◆ WORK REQUIRED ◆
Pull every line with "Budapest" from the entries below.

◆ TASK INPUT ◆
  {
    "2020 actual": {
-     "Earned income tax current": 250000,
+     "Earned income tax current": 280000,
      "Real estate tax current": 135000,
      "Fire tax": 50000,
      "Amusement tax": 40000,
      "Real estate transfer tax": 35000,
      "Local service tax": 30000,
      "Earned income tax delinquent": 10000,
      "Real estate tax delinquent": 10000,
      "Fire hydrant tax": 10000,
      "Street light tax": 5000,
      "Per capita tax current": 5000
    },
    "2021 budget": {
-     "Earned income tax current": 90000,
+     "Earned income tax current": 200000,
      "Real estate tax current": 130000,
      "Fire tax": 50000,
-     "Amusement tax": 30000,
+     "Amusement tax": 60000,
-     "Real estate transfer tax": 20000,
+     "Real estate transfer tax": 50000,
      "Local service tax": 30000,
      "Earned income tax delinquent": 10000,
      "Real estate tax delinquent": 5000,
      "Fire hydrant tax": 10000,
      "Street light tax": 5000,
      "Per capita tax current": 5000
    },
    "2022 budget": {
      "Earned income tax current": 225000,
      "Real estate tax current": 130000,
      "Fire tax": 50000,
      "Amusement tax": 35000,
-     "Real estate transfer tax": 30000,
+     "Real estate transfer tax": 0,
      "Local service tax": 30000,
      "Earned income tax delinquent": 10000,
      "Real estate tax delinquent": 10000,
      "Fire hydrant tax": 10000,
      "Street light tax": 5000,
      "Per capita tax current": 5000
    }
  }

...

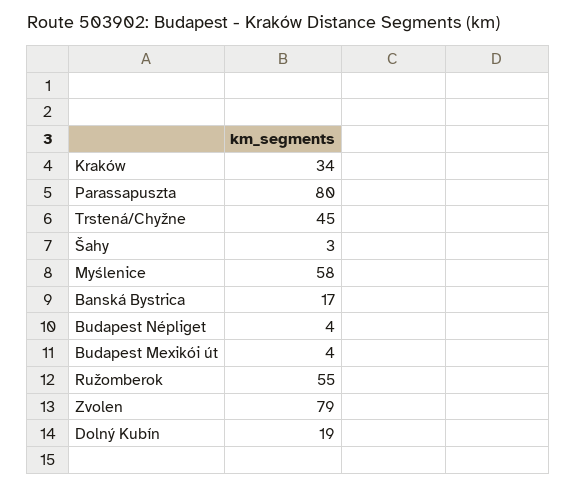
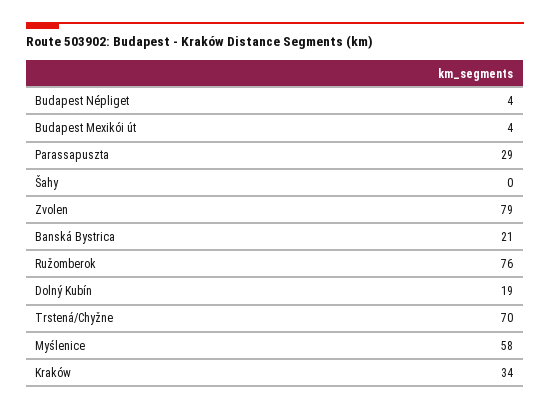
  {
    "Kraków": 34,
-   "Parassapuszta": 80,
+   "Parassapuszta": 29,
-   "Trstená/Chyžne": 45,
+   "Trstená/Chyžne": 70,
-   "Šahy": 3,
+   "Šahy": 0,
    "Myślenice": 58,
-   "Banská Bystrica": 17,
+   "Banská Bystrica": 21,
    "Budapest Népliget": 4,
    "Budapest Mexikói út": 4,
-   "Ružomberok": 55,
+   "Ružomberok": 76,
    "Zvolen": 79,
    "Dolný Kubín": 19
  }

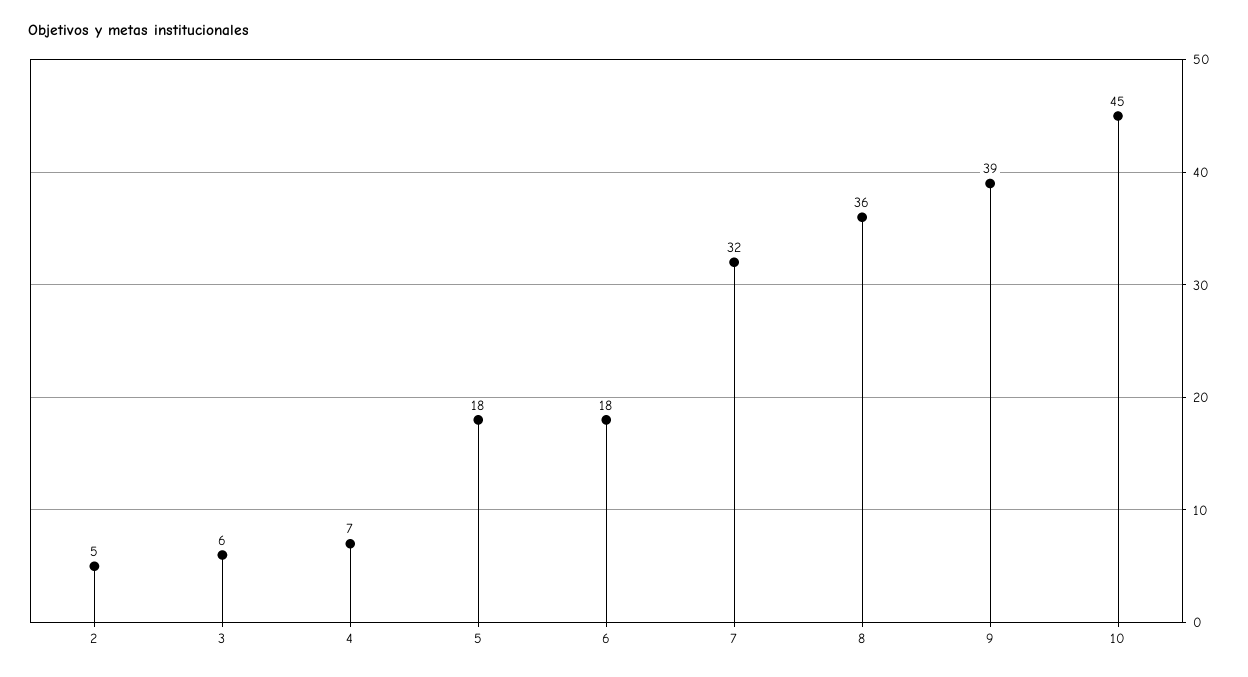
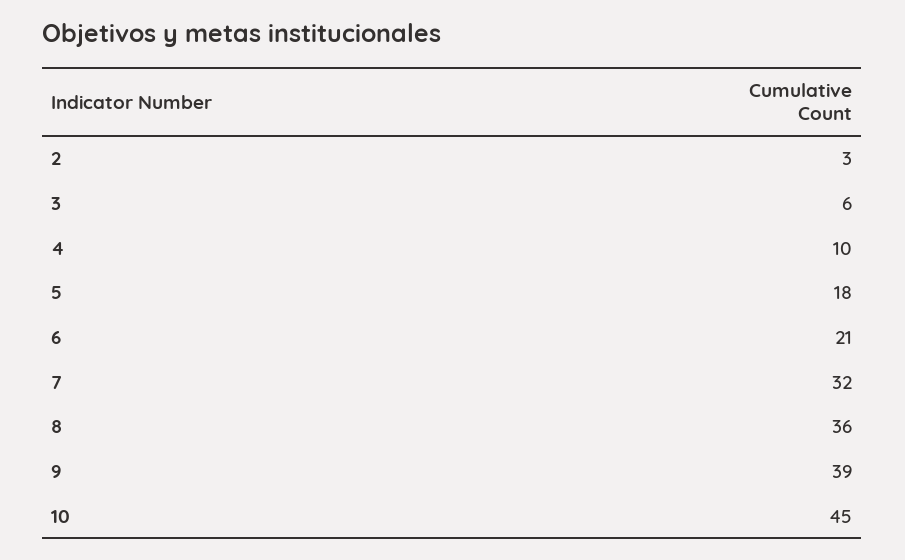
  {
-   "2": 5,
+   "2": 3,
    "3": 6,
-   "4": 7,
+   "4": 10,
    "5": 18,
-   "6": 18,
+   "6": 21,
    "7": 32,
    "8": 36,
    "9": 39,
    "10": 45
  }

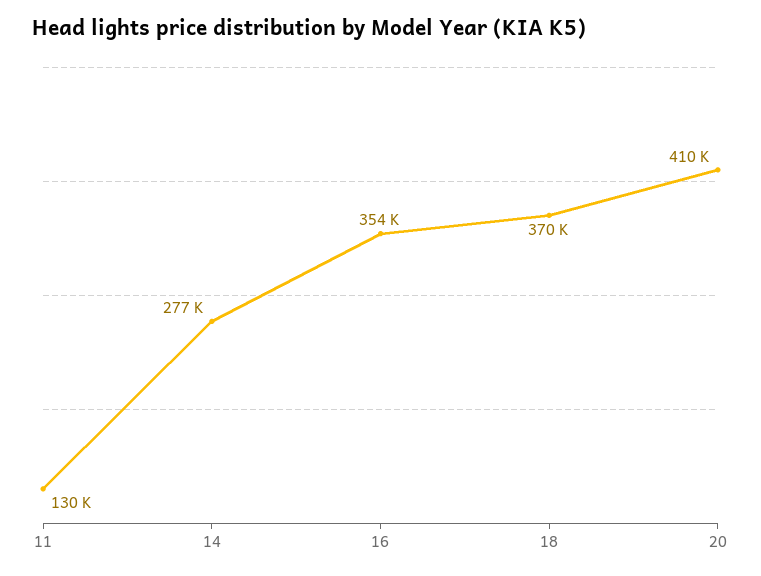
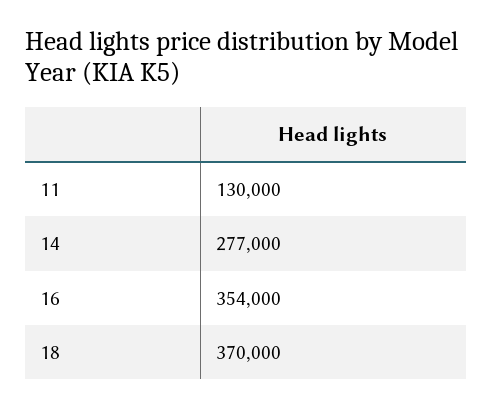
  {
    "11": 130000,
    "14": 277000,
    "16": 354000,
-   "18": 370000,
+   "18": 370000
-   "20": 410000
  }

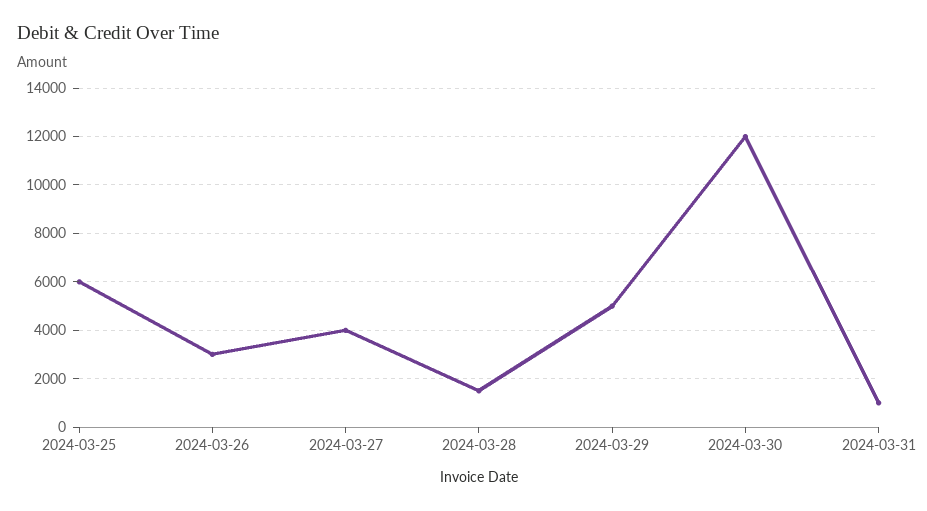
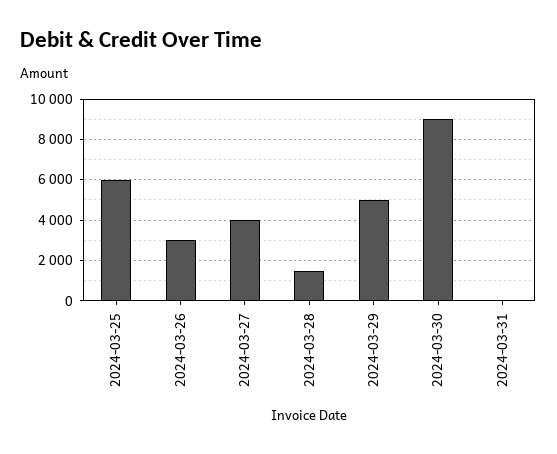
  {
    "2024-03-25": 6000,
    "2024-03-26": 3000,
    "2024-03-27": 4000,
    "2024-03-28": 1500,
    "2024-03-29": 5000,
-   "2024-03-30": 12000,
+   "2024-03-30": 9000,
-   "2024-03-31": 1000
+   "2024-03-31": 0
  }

◆ OUTPUT OF THE EXERCISE ◆
    "Budapest Népliget": 4,
    "Budapest Mexikói út": 4,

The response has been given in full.